• [Passage for review]
Automatic transcription for audio

WPFilmmaker commented 3 years ago

Is your feature request related to a problem? Please describe. If I have a long audio/video I need to transcribe manually, use third party software or pay for monthly subscriptions which not everyone may afford (and they often require internet access).

Describe the solution you'd like It would be great if QualCoder could automatically transcribe text from audio/video. Of course transcription is never 100% accurate but just checking the final result vs doing everything by hand makes a big difference. Googling I also found out that speech to text is a complex thing so for Colin alone this would be a big work.

BUT I found a python 3 api (opensource) which make could be integrated into QualCoder and make transcription as simple as pressing a few buttons: https://alphacephei.com/vosk/

Here is a demo from terminal: https://www.youtube.com/watch?v=Itic1lFc4Gg&feature=emb_title&disable_polymer=true

Below are the main features (from their website):

Vosk is a speech recognition toolkit. The best things in Vosk are:

Supports 16 languages and dialects - English, Indian English, German, French, Spanish, Portuguese, Chinese, Russian, Turkish, Vietnamese, Italian, Dutch, Catalan, Arabic, Greek, Farsi. More to come.

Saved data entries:

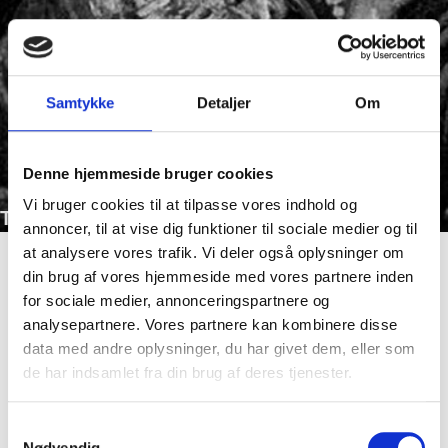
Samtykke
Detaljer
Om
Denne hjemmeside bruger cookies
Vi bruger cookies til at tilpasse vores indhold og
Tema 4: Anne Palles – den sidste heks på bålet
annoncer, til at vise dig funktioner til sociale medier og til
at analysere vores trafik. Vi deler også oplysninger om
din brug af vores hjemmeside med vores partnere inden
for sociale medier, annonceringspartnere og
analysepartnere. Vores partnere kan kombinere disse
data med andre oplysninger, du har givet dem, eller som
de har indsamlet fra din brug af deres tjenester.
Kom i gang med emnet
Samtykkevalg
Nødvendig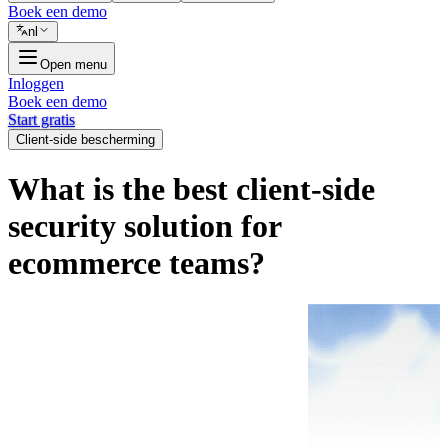
Boek een demo
nl
Open menu
Inloggen
Boek een demo
Start gratis
Client-side bescherming
What is the best client-side
security solution for
ecommerce teams?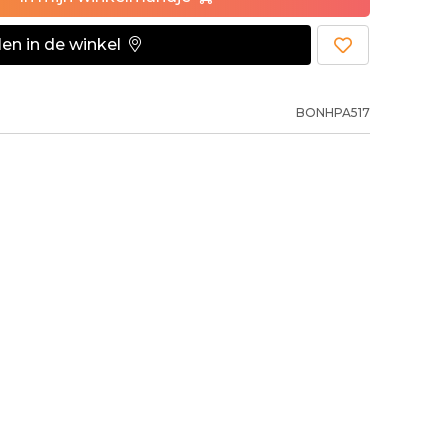
en in de winkel
BONHPA517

• [What you need to do]
A: According to the transcription feature request, what are the ways the poster currently has to deal with a long audio or video recording?
B: Answer these about the transcription feature request, one line each:
(i) What is the name of the speech recognition toolkit the poster found?
(ii) For which version of Python is its API written?
(iii) How many languages and dialects does it support?
C: Write the next part of the transcription feature request, picking up after its last line.
These entries come from a separate source.

• [Responses for each task]
A:
- Transcribe it manually
- Use third-party software
- Pay for monthly subscriptions

B:
(i) Vosk
(ii) Python 3
(iii) 16

C:
Works offline, even on lightweight devices - Raspberry Pi, Android, iOS
Installs with simple pip3 install vosk
Portable per-language models are only 50Mb each, but there are much bigger server models available.
Provides streaming API for the best user experience (unlike popular speech-recognition python packages)
There are bindings for different programming languages, too - java/csharp/javascript etc.
Allows quick reconfiguration of vocabulary for best accuracy.
Supports speaker identification beside simple speech recognition.

Vosk seems to be working without internet, which is a great plus, the only downside I can see is that the models are 50mb each so adding a few language could balloon the size of QualCoder, so English could be added by default and optional languages could be added by the user, or no language could be added by default leaving the user freedom to add what they need.

I think the main point is to make things as user friendly as possible. QualCoder compared to other software is very intuitive, and I think it should remain so.

ccbogel commented 3 years ago

There are some additional limitations - in that the A/V format has to be made to match the requirement for vosk: Vosk site: 'When using your own audio file make sure it has the correct format - PCM 16khz 16bit mono' So this may require users to manipulate their files using ffmpeg as well.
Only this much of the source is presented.